++++ Document segment ++++

The information that might serve you best may not be the information your partners are interested in collecting. Plus, their attribution analysis is limited to customer interactions that occur within the platform or channel’s scope of influence–it’s a “walled garden.” 

Ongage’s email marketing platform enables you to export data to your CRM or other data storage platform and import data from your CRM and back

Services such as GoSquared or Google Analytics consolidate some attribution data and may allow you to create reports using either single- or multi-touch models. But these services aren’t all-inclusive. 

Further, each organization uses different methods for identifying conversion events, factors that influence those conversions (touches), and the links between them. 

One significant example of this lack of uniformity is in the look-back or attribution windows used by different vendors and platforms. The default attribution window for most marketing channels is similarly brief, which limits the insights their data can provide. 

📅 Google Ads’ maximum conversion window is 90 days. If a buyer viewed an ad outside that window it won’t be recorded as a conversion-impacting touchpoint. 

📅 Facebook’s Ads attribution system measures ad actions using 7-day or 1-day windows for click-through attribution and one day for impressions. Mobile marketing and attribution platform. 

📅 AppsFlyer’s attribution window maxes out at 7 days for data that can be connected to a specific user and 24 hours for probabilistic identifications and view-through attributions. 

The attribution window that is best for your brand will be the one that aligns with the length of your sales cycle–which may last days, months, or even years. 

When your buyer’s journey is long or complex, the limited information available from individual vendors may not be actionable, or worse, lead you astray. 

Modern multi-touch attribution platforms alleviate the risk of incomplete or biased data, bringing together information from across your organization and beyond to create an accurate view of your customers and their journeys. 

Companies such as Nielsen, Heap, LeadRx, and LiveRamp are bringing together data from paid and organic channels, including connected TV (CTV). Snowflake and other customer data platforms are stepping up to fill in marketers’ knowledge gaps, too. 

Types of attribution models: Multi-touch attribution versus multi-channel, multi-platform, and multi-click attribution 

Multi-touch attribution can cross channels, devices, or platforms, but it doesn’t always.

Nonetheless, you’ll find that many professionals and multi-touch attribution solutions providers use the terms “multi-touch,” “multi-channel,” “cross-channel,” and even “multi-click” interchangeably to describe multi-touch attribution. 

These labels aren’t inaccurate (all the time), but they also don’t tell the full story.

++++ Data supplied ++++

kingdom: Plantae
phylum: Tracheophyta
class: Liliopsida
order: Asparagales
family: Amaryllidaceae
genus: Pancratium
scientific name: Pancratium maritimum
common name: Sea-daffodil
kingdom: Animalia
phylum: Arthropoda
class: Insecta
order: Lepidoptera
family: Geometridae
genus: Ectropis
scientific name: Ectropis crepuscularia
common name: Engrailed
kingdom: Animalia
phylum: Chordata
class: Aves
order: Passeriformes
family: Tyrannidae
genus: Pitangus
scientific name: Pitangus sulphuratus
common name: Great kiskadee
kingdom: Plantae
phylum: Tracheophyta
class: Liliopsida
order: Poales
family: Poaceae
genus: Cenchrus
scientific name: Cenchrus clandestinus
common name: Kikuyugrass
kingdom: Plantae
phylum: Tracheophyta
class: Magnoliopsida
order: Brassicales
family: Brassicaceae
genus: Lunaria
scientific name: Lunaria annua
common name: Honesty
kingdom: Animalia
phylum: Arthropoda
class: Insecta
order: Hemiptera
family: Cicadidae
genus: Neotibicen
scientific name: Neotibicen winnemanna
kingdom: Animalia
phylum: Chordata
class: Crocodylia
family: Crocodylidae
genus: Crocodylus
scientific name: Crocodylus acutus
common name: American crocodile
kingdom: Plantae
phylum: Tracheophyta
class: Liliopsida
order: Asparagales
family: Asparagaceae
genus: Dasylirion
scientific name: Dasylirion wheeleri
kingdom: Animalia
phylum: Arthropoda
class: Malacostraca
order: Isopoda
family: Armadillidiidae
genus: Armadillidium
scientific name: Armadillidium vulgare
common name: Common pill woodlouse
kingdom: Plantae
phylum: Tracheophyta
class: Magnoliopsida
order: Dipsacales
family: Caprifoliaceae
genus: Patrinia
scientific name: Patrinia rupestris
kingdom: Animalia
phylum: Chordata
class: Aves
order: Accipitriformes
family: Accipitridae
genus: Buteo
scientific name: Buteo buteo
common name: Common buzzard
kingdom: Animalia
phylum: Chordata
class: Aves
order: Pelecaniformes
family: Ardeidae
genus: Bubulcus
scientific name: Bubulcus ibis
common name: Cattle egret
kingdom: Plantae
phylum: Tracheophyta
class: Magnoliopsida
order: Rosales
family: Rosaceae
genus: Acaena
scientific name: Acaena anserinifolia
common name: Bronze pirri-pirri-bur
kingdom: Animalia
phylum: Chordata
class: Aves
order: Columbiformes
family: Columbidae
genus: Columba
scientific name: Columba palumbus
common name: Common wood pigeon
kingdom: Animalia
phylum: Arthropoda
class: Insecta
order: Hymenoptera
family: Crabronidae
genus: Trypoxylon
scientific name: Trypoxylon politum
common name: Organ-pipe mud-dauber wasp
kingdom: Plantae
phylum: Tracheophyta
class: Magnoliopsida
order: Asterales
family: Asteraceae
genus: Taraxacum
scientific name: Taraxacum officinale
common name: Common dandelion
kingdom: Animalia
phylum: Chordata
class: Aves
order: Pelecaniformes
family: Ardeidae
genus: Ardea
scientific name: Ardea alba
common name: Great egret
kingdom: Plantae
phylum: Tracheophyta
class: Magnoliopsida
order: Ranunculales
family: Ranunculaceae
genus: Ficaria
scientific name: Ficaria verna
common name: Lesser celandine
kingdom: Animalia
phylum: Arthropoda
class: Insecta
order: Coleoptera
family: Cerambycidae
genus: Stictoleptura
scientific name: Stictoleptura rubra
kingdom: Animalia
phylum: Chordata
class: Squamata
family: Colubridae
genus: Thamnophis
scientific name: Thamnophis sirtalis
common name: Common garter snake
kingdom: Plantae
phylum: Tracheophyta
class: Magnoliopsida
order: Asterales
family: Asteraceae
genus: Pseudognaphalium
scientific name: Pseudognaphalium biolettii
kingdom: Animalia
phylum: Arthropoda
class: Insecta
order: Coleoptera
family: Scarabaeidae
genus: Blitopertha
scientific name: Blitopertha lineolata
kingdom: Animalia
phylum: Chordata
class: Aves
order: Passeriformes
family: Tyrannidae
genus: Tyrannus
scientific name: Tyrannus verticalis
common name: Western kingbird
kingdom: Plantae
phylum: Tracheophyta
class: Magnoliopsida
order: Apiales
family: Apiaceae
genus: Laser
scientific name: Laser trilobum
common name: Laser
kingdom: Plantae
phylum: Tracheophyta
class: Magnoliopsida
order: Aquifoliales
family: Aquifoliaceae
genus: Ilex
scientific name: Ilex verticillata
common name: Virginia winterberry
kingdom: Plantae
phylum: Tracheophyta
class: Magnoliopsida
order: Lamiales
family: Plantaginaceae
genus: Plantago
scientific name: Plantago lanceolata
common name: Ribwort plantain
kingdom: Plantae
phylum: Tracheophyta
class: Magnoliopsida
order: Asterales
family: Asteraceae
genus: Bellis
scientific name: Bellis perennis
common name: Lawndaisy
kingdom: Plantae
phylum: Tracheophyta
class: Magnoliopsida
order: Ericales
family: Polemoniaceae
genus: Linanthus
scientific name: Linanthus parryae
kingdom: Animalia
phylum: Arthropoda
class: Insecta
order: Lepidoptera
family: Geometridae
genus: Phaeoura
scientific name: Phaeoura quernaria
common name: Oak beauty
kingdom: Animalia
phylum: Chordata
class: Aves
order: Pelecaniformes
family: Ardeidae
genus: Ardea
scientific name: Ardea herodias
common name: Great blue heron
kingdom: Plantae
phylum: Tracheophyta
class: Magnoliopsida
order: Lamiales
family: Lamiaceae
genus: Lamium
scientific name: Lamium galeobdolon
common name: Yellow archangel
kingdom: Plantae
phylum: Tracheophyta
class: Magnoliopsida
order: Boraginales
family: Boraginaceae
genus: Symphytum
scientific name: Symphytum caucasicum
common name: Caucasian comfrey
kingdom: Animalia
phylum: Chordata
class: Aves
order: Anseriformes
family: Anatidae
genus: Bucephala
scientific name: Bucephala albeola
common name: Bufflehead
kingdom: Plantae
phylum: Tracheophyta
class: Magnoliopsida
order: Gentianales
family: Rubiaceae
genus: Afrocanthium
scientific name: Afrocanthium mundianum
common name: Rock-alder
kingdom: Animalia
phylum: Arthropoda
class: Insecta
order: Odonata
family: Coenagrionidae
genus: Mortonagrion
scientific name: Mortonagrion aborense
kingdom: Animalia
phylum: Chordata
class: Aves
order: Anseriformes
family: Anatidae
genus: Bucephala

++++

• **What you should do**:
According to the text on marketing attribution, what is the maximum conversion window for Google Ads?

• **Task result**:
90 days.